→ **Stored data entries**
---*---

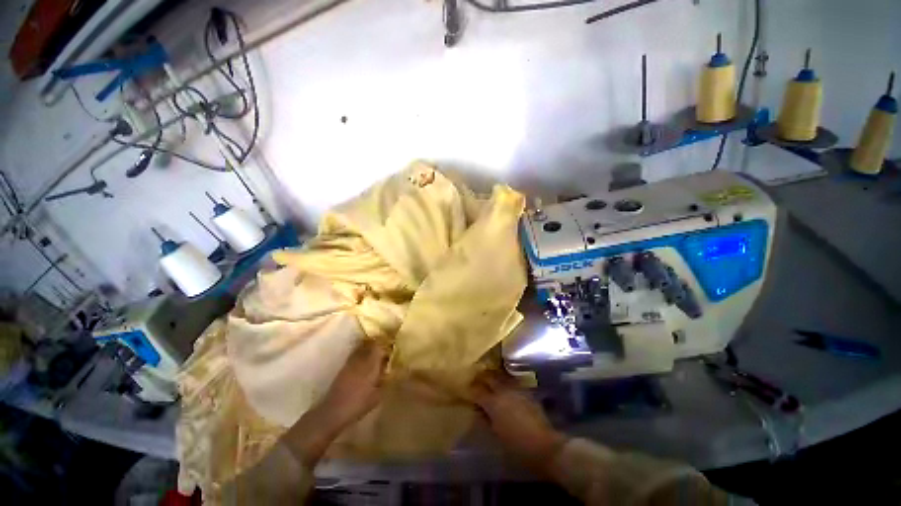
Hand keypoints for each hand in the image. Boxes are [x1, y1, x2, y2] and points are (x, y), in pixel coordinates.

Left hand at [285, 340, 386, 466]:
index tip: (391, 349)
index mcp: (371, 364)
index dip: (385, 346)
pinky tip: (363, 363)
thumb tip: (390, 373)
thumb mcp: (377, 396)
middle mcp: (360, 360)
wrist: (334, 411)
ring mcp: (350, 363)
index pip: (379, 347)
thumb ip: (385, 382)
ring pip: (361, 349)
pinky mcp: (343, 368)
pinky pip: (354, 356)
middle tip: (384, 350)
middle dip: (377, 345)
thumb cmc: (359, 404)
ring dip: (368, 349)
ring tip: (374, 355)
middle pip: (370, 345)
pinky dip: (360, 355)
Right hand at [470, 371, 566, 467]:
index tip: (465, 389)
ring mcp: (516, 389)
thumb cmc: (517, 446)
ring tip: (489, 380)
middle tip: (476, 380)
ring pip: (501, 376)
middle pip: (489, 377)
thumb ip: (486, 419)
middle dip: (481, 377)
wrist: (545, 446)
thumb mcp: (496, 435)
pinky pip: (511, 381)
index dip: (470, 389)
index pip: (477, 391)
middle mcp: (504, 391)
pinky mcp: (526, 391)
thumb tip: (479, 410)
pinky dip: (505, 381)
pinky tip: (504, 386)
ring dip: (494, 377)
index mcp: (494, 403)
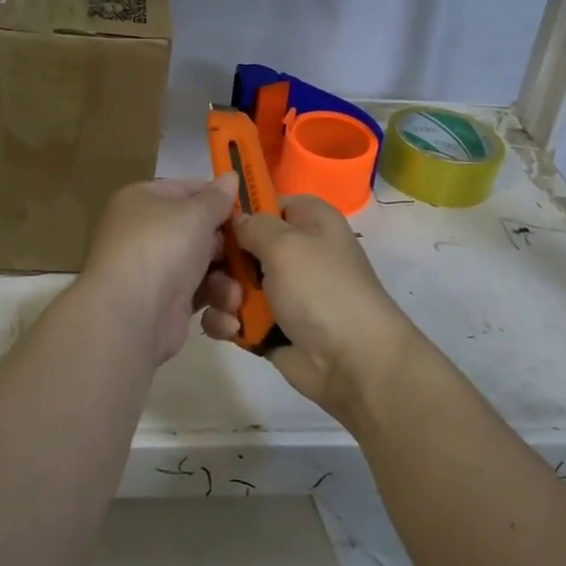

---*---

→ **PROBLEM TO WORK ON**
Copy out every line of the entries where the string "hand" shows up.

→ **REPLY TO THE EXERCISE**
Hand keypoints for each hand in the image. Boxes are [x1, y1, x2, y2] and points are (x, y), in pixel coordinates.
Left hand at [285, 340, 386, 466]:
Right hand at [470, 371, 566, 467]:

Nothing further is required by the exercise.